Comrades, a while ago we were speaking of few jobs and too many people vying for them.

There is another area of insufficiency we must speak of here; this time it is a case of too few persons and too many offers.

Comrades, since, since our Revolution many of our young people have been able to take up scholarships abroad; today there are over 300 Grenadian students studying abroad in a wide variety of fields ranging from medicine to cooperatives.

We have reached a stage where the Ministry of Education has encountered extreme difficulty in finding persons suitably qualified to take up scholarships.

For instance, the U.S.S.R. has offered us 40 scholarships; the Ministry of Education could only accept 23 of these as it could not find the other 17 persons to take the scholarships; a happy but regrettable situation.

This tells us that our students need to apply and address themselves diligently to their study in order to leave school highly qualified and equipped to move to the university level.

The opportunities exist and they must not go a-begging.

In this contact permit me to suggest that the commendable initiative taken by the National Youth Organisation (N.Y.O.) and the National Students Council (N.S.C.) to launch an intensive study drive towards the end of each academic year can perhaps be more gainful and productive if it is undertaken much earlier, perhaps at the beginning of each calendar year.

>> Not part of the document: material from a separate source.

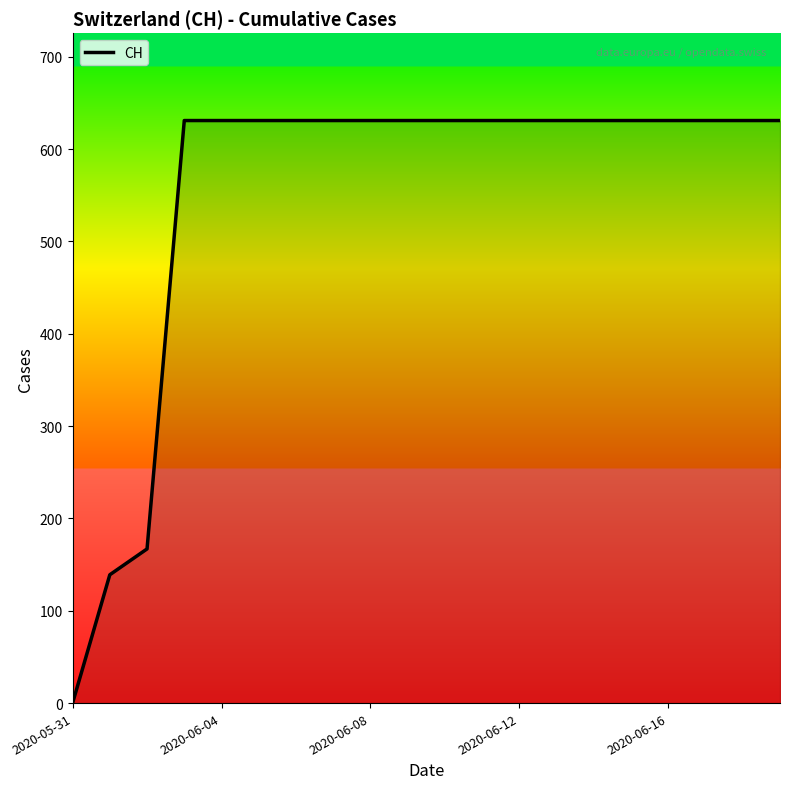

What is the maximum value shown in the chart?

631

The objective reasons for harder study are clearly manifest.

Through its National In-Service Teacher Education Programme (NISTEP), a 3 year programme designed to train the bulk of our primary school teachers, the Ministry of Education is also preparing to produce a better student.

Now 2/3 complete NISTEP will ensure that students arrive at the Secondary School level at a much more advanced cultural and academic level.

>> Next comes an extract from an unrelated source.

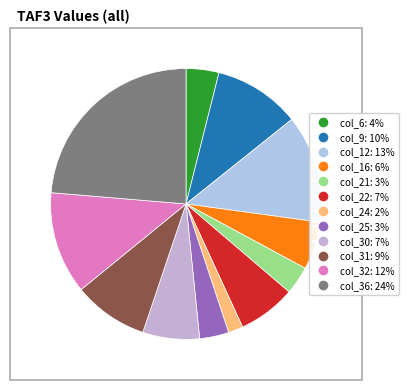

How many segments does this pie chart have?

12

This will be particularly the case as the NISTEP training will improve next year as Grenada has obtained 4 scholarships funded by the Canadian agency Organisation for Cooperation in Overseas Development (OCOD).

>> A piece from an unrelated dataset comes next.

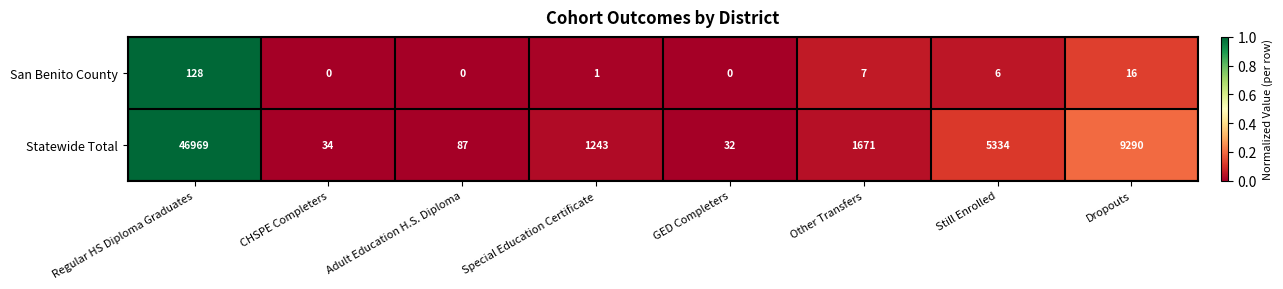

Which series has the widest spread of values?

Statewide Total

These four teachers will be trained to teach science in primary schools as it is the intention of the Ministry to introduce the teaching of science in primary schools.

Thus, when primary school leavers reach the Secondary School Science for them (sic) won’t be a new or strange subject.

These initiatives we have taken in education because we long realised that if we are to liberate our country completely and finally we must transform the education for domination imposed upon us by colonialism into an education for liberation and production.

The educational system can’t be one which produces candidates for various levels in administration and commerce, non-productive spheres; it can’t be a system which creates a bottle neck between primary and secondary levels; it can’t be a system which is abstract, theoretical and verbalized, and separated from the real socio-economic life of the majority of people in the society.

Such a system is education for the domination of a few.

What Grenada and all oppressed and struggling peoples the world over need is an education for liberation and production.

The school and the community must be linked to enable teachers and students to engage in real life activities – cultural, political, economic, social.

This is the rationale for our Community School Day Programme (CSDP) which takes place on Thursday of every week.

It means the concrete and right linkage of theory and practice.

This is the process of education for liberation.

It must be advanced at the work place raising the consciousness of the workers and restructuring the workplace to serve the needs and interest of the whole of society not just of a few.

It means making the school a real and viable instrument of liberation by placing [it] full square in production. This is the system we are creating.